Lì dentro ci sono solo fake news, come dice la premier?

«Noi non abbiamo soltanto quel dossier che dà un giudizio negativo sulla Rai e denuncia le pressioni subite dai giornalisti, anche della carta stampata. Io settimane addietro fui attaccata ferocemente per aver diffuso in Vigilanza il Media Pluralism Monitor, un monitoraggio del Centro europeo per il pluralismo e la libertà dei media, che aveva evidenziato le stesse criticità. È un monitor che ci arriva da più parti. Forse, anziché far sempre la vittima, il presidente del Consiglio dovrebbe prenderne atto e dar seguito all'unica cosa giusta scritta in quella lettera».

E cioè?

«Per sostenere che sta facendo né più né meno come i predecessori, ha citato la legge Renzi che dal 2015 consente al governo di nominare i vertici di Viale Mazzini. Perciò io dico a Meloni, non nella sua veste di premier ma di capo di Fratelli d'Italia: sediamoci tutti intorno a un tavolo e riformiamo insieme la Rai. Se vuole dimostrare che ci tiene davvero al servizio pubblico, bisogna cambiare la legge, farne una condivisa, che lo liberi finalmente dai partiti».

Difficile che accettare l'invito.

«Pazienza. Io lo farò lo stesso. Alla ripresa di settembre convocherò gli Stati generali dell'informazione, chiamerò tutte le forze politiche ei massimi esperti del settore per capire come meglio strutturare la nuova governance Rai. Poi, se ci sarà qualcuno che deciderà di non partecipare, saranno i cittadini a giudicare. Non c'è più tempo da perdere: con il varo del Media Freedom Act, se non ci adeguiamo al regolamento europeo, ad agosto dell'anno prossimo rischiamo la procedura d'infrazione».
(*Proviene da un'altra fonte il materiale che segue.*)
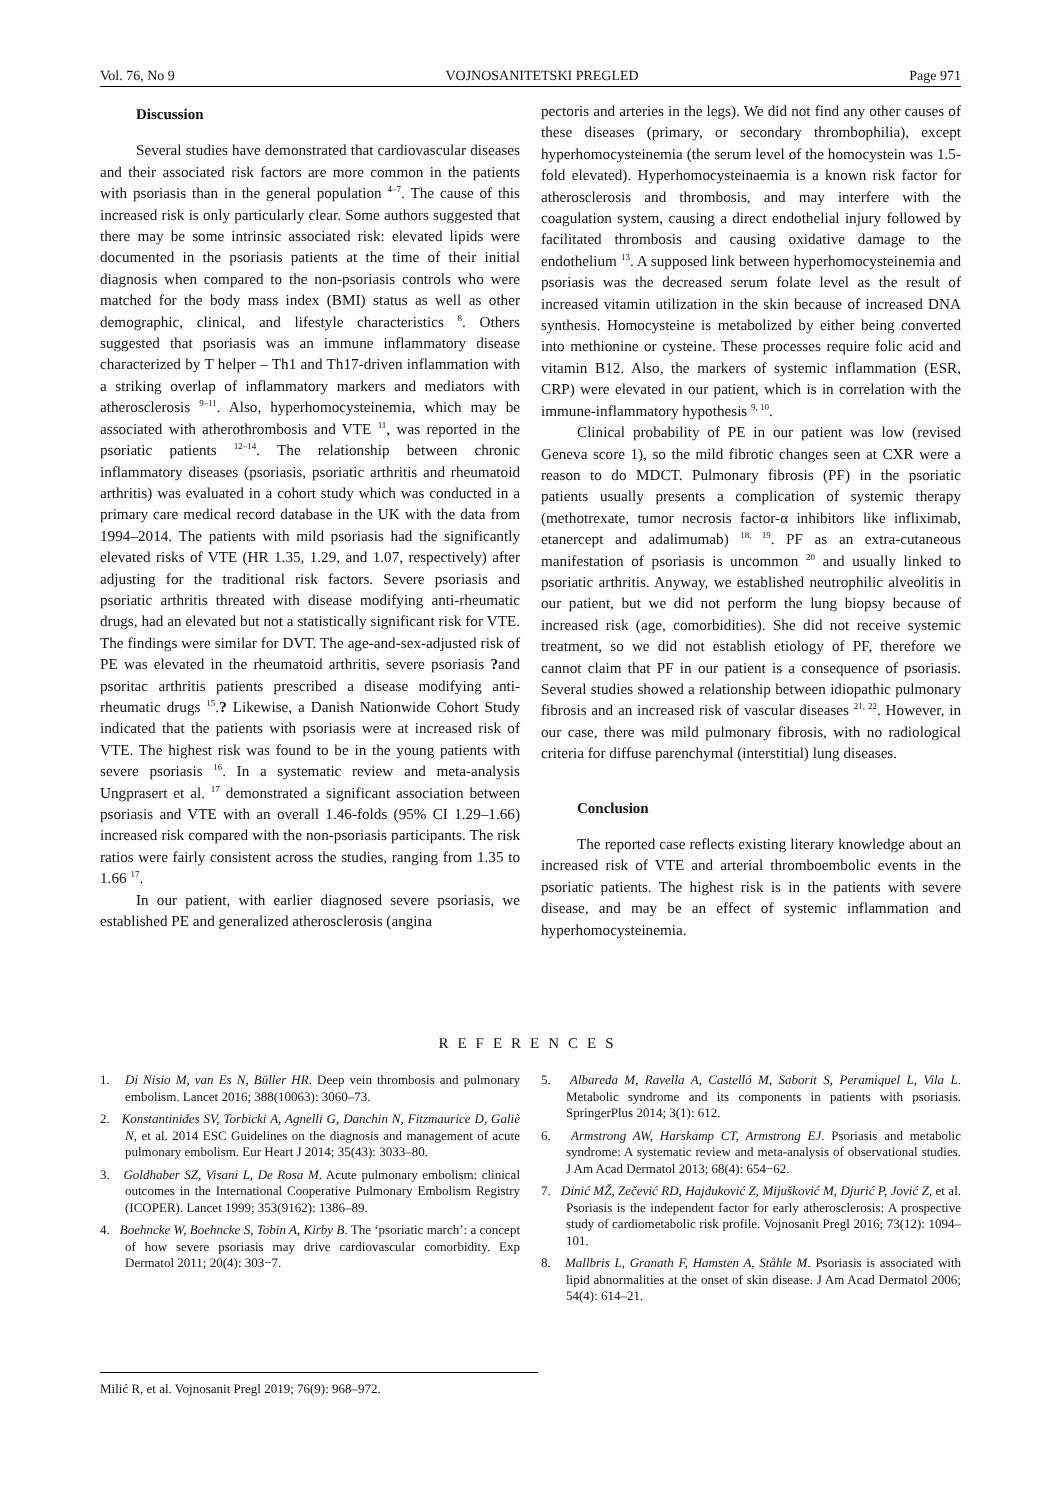Vol. 76, No 9 VOJNOSANITETSKI PREGLED Page 971
Discussion
Several studies have demonstrated that cardiovascular diseases and their associated risk factors are more common in the patients with psoriasis than in the general population <sup>4–7</sup>. The cause of this increased risk is only particularly clear. Some authors suggested that there may be some intrinsic associated risk: elevated lipids were documented in the psoriasis patients at the time of their initial diagnosis when compared to the non-psoriasis controls who were matched for the body mass index (BMI) status as well as other demographic, clinical, and lifestyle characteristics <sup>8</sup>. Others suggested that psoriasis was an immune inflammatory disease characterized by T helper – Th1 and Th17-driven inflammation with a striking overlap of inflammatory markers and mediators with atherosclerosis <sup>9–11</sup>. Also, hyperhomocysteinemia, which may be associated with atherothrombosis and VTE <sup>11</sup>, was reported in the psoriatic patients <sup>12–14</sup>. The relationship between chronic inflammatory diseases (psoriasis, psoriatic arthritis and rheumatoid arthritis) was evaluated in a cohort study which was conducted in a primary care medical record database in the UK with the data from 1994–2014. The patients with mild psoriasis had the significantly elevated risks of VTE (HR 1.35, 1.29, and 1.07, respectively) after adjusting for the traditional risk factors. Severe psoriasis and psoriatic arthritis threated with disease modifying anti-rheumatic drugs, had an elevated but not a statistically significant risk for VTE. The findings were similar for DVT. The age-and-sex-adjusted risk of PE was elevated in the rheumatoid arthritis, severe psoriasis ?and psoritac arthritis patients prescribed a disease modifying anti-rheumatic drugs <sup>15</sup>.? Likewise, a Danish Nationwide Cohort Study indicated that the patients with psoriasis were at increased risk of VTE. The highest risk was found to be in the young patients with severe psoriasis <sup>16</sup>. In a systematic review and meta-analysis Ungprasert et al. <sup>17</sup> demonstrated a significant association between psoriasis and VTE with an overall 1.46-folds (95% CI 1.29–1.66) increased risk compared with the non-psoriasis participants. The risk ratios were fairly consistent across the studies, ranging from 1.35 to 1.66 <sup>17</sup>.
In our patient, with earlier diagnosed severe psoriasis, we established PE and generalized atherosclerosis (angina
pectoris and arteries in the legs). We did not find any other causes of these diseases (primary, or secondary thrombophilia), except hyperhomocysteinemia (the serum level of the homocystein was 1.5-fold elevated). Hyperhomocysteinaemia is a known risk factor for atherosclerosis and thrombosis, and may interfere with the coagulation system, causing a direct endothelial injury followed by facilitated thrombosis and causing oxidative damage to the endothelium <sup>13</sup>. A supposed link between hyperhomocysteinemia and psoriasis was the decreased serum folate level as the result of increased vitamin utilization in the skin because of increased DNA synthesis. Homocysteine is metabolized by either being converted into methionine or cysteine. These processes require folic acid and vitamin B12. Also, the markers of systemic inflammation (ESR, CRP) were elevated in our patient, which is in correlation with the immune-inflammatory hypothesis <sup>9, 10</sup>.
Clinical probability of PE in our patient was low (revised Geneva score 1), so the mild fibrotic changes seen at CXR were a reason to do MDCT. Pulmonary fibrosis (PF) in the psoriatic patients usually presents a complication of systemic therapy (methotrexate, tumor necrosis factor-α inhibitors like infliximab, etanercept and adalimumab) <sup>18, 19</sup>. PF as an extra-cutaneous manifestation of psoriasis is uncommon <sup>20</sup> and usually linked to psoriatic arthritis. Anyway, we established neutrophilic alveolitis in our patient, but we did not perform the lung biopsy because of increased risk (age, comorbidities). She did not receive systemic treatment, so we did not establish etiology of PF, therefore we cannot claim that PF in our patient is a consequence of psoriasis. Several studies showed a relationship between idiopathic pulmonary fibrosis and an increased risk of vascular diseases <sup>21, 22</sup>. However, in our case, there was mild pulmonary fibrosis, with no radiological criteria for diffuse parenchymal (interstitial) lung diseases.
Conclusion
The reported case reflects existing literary knowledge about an increased risk of VTE and arterial thromboembolic events in the psoriatic patients. The highest risk is in the patients with severe disease, and may be an effect of systemic inflammation and hyperhomocysteinemia.
REFERENCES
1. Di Nisio M, van Es N, Büller HR. Deep vein thrombosis and pulmonary embolism. Lancet 2016; 388(10063): 3060–73.
2. Konstantinides SV, Torbicki A, Agnelli G, Danchin N, Fitzmaurice D, Galiè N, et al. 2014 ESC Guidelines on the diagnosis and management of acute pulmonary embolism. Eur Heart J 2014; 35(43): 3033–80.
3. Goldhaber SZ, Visani L, De Rosa M. Acute pulmonary embolism: clinical outcomes in the International Cooperative Pulmonary Embolism Registry (ICOPER). Lancet 1999; 353(9162): 1386–89.
4. Boehncke W, Boehncke S, Tobin A, Kirby B. The ‘psoriatic march’: a concept of how severe psoriasis may drive cardiovascular comorbidity. Exp Dermatol 2011; 20(4): 303−7.
5. Albareda M, Ravella A, Castelló M, Saborit S, Peramiquel L, Vila L. Metabolic syndrome and its components in patients with psoriasis. SpringerPlus 2014; 3(1): 612.
6. Armstrong AW, Harskamp CT, Armstrong EJ. Psoriasis and metabolic syndrome: A systematic review and meta-analysis of observational studies. J Am Acad Dermatol 2013; 68(4): 654−62.
7. Dinić MŽ, Zečević RD, Hajduković Z, Mijušković M, Djurić P, Jović Z, et al. Psoriasis is the independent factor for early atherosclerosis: A prospective study of cardiometabolic risk profile. Vojnosanit Pregl 2016; 73(12): 1094–101.
8. Mallbris L, Granath F, Hamsten A, Ståhle M. Psoriasis is associated with lipid abnormalities at the onset of skin disease. J Am Acad Dermatol 2006; 54(4): 614–21.
Milić R, et al. Vojnosanit Pregl 2019; 76(9): 968–972.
Intanto il Cda attende da due mesi il rinnovo perché la destra litiga sui posti, che spettacolo è?

«Indecente e preoccupante. A mia memoria non era mai accaduta. Qui neanche si parla di calendarizzare l'elezione dei quattro consiglieri di indicazione parlamentare. E lo stallo genera incertezza in un'azienda che invece vive di programmazione».

Cosa ti preoccupa di più?

«Questo gioco di veti, il continuo mercanteggiare sulle poltrone destabilizza la Rai e rischiare di incidere sul calo degli ascolti, la fuga di artisti e giornalisti, la qualità di trasmissioni e notiziari. Se a questo ci aggiungiamo il taglio del canone, che crea instabilità anche sulle risorse, ecco che l'indebolimento del servizio pubblico diventa un pericolo reale. Innanzitutto per la democrazia».

Perché?

«Nell'epoca della disinformazione, i cittadini hanno bisogno di un presidio serio e credibile cui affidarsi. E invece temo che possano disaffezionarsi».

Per l'Usigrai i Tg sono faziosi, diventati megafono del governo, lei condivide?

«In Vigilanza i commissari hanno presentato diversi quesiti sull'informazione nei Tg, questo la dice lunga sulle perplessità che nutriamo in tanti».